Independent gold mining supports tens of thousands of people in the Madre de Dios region, making it one of the largest unregistered mining industries in the world, according to NASA.  

The mining is also the main driver of deforestation in the region, and the mercury used to extract gold pollutes waterways, the agency added. 

Expansion

Gold prospecting in the region has expanded since the inauguration of the Interoceanic Highway in 2011, made the area more accessible. The purpose of the only road connection between Brazil and Peru was to boost trade and tourism, but “deforestation could be the biggest result of the highway,” said NASA.

The photo, released publicly earlier this month, was taken on December 24.

Madre de Dios is an untouched part of the Amazon approximately the size of the state of South Carolina (in the USA), where macaws and monkeys, jaguars, and butterflies thrive. But while parts of Madre de Dios, such as the Tambopata National Reserve, are protected from mining, hundreds of square kilometers of rainforest in the area have been turned into toxic, tree-less terrain.

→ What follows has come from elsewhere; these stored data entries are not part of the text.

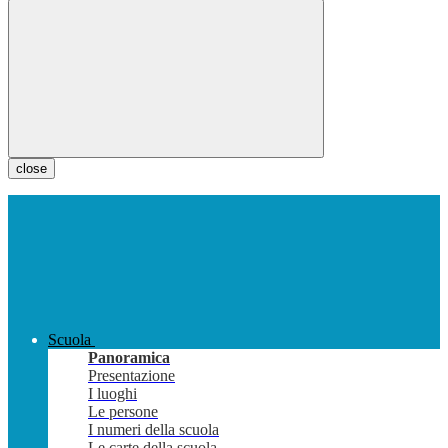
close
Scuola
Panoramica
Presentazione
I luoghi
Le persone
I numeri della scuola
Le carte della scuola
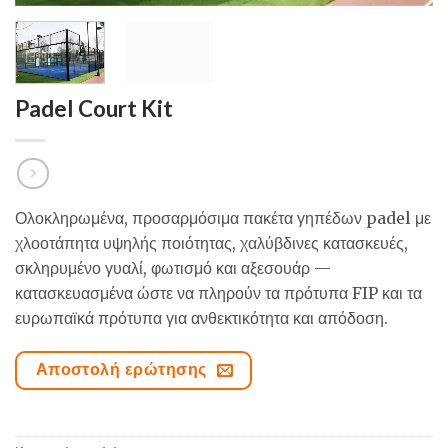
Padel Court Kit
Ολοκληρωμένα, προσαρμόσιμα πακέτα γηπέδων padel με
χλοοτάπητα υψηλής ποιότητας, χαλύβδινες κατασκευές,
σκληρυμένο γυαλί, φωτισμό και αξεσουάρ —
κατασκευασμένα ώστε να πληρούν τα πρότυπα FIP και τα
ευρωπαϊκά πρότυπα για ανθεκτικότητα και απόδοση.
Αποστολή ερώτησης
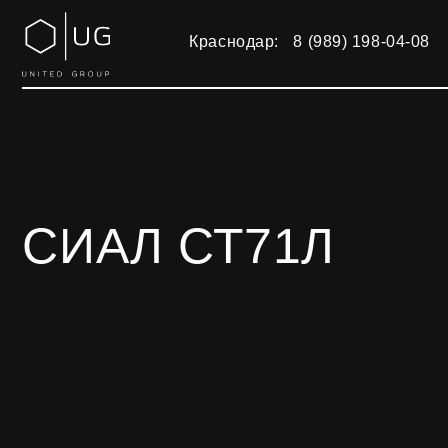
Краснодар:
8 (989) 198-04-08
СИАЛ СТ71Л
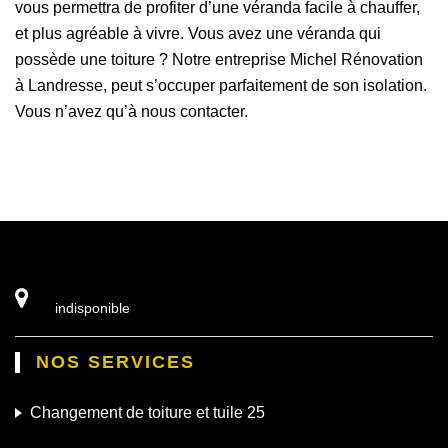
vous permettra de profiter d’une véranda facile à chauffer,
et plus agréable à vivre. Vous avez une véranda qui
possède une toiture ? Notre entreprise Michel Rénovation
à Landresse, peut s’occuper parfaitement de son isolation.
Vous n’avez qu’à nous contacter.
indisponible
NOS SERVICES
Changement de toiture et tuile 25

The increase in the price of gold in recent years has created complete cities in the jungle, with the appearance of brothels and shootings, while tens of thousands of people across the country have joined the modern gold rush.

Desmatamento

In January 2019, a scientific study found that deforestation caused by gold mining destroyed some 22,930 acres of the Peruvian Amazon in 2018, according to the Andean Amazon Monitoring Project group, known as MAAP.

Based on research conducted by the Amazon Forest Innovation Center at Wake Forest University, this total is the largest ever recorded since 1985.

Deforestation in 2018 surpassed the previous record of 2017, when an estimate showed that 22,635 acres of forest were cleared by miners, according to MAAP.

This means that, in two years, gold mining has decimated the equivalent of more than 34,000 football fields in the Peruvian Amazon forest, according to the analysis made by MAAP.